If we look at timings:

%timeit new_get_distances(locations_1,locations_2)
10000 loops, best of 3: 80.6 µs per loop

%timeit get_distances(locations_1,locations_2)
10000 loops, best of 3: 74.9 µs per loop

It is actually slower for a small example; however, lets look at a larger example:

locations_1 = np.random.rand(1000,2)

locations_2 = np.random.rand(1000,2)

%timeit get_distances(locations_1,locations_2)
1 loops, best of 3: 5.84 s per loop

%timeit new_get_distances(locations_1,locations_2)
10 loops, best of 3: 149 ms per loop

We now have a speedup of 40x.
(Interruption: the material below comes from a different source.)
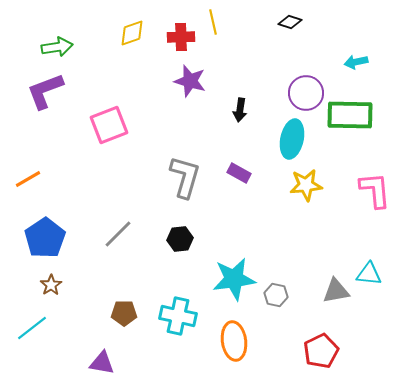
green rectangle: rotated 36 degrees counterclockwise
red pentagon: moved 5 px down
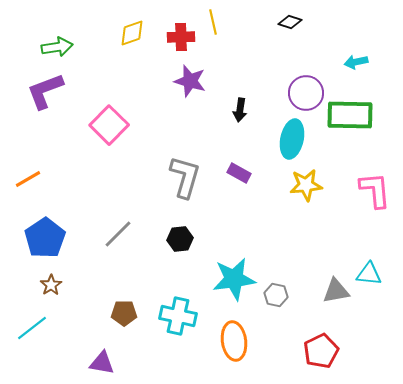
pink square: rotated 24 degrees counterclockwise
Can probably squeeze some more speed in a few places.

Edit: Made a few updates to cut out redundant places and make it clear that we are not altering the original location arrays.

It is more efiicient when using meshgrid to replace the double for loop:

import numpy as np

earth_radius = 3958.75

def get_distances(locs_1, locs_2):
   lats1, lats2 = np.meshgrid(locs_1[:,0], locs_2[:,0])
   lons1, lons2 = np.meshgrid(locs_1[:,1], locs_2[:,1])

   lat_dif = np.radians(lats1 - lats2)
   long_dif = np.radians(lons1 - lons2)

   sin_d_lat = np.sin(lat_dif / 2.)
   sin_d_long = np.sin(long_dif / 2.)

   step_1 = (sin_d_lat ** 2) + (sin_d_long ** 2) * np.cos(np.radians(lats1[0])) * np.cos(np.radians(lats2[0])) 
   step_2 = 2 * np.arctan2(np.sqrt(step_1), np.sqrt(1-step_1))

   dist = step_2 * earth_radius

   return dist

Does the Haversine formula provide good enough accuracy for your use? It can be off by quite a bit. I think you'd be able to get both accuracy and speed if you use proj.4 , in particular the python bindings, pyproj . Note that pyproj can work directly on numpy arrays of coordinates.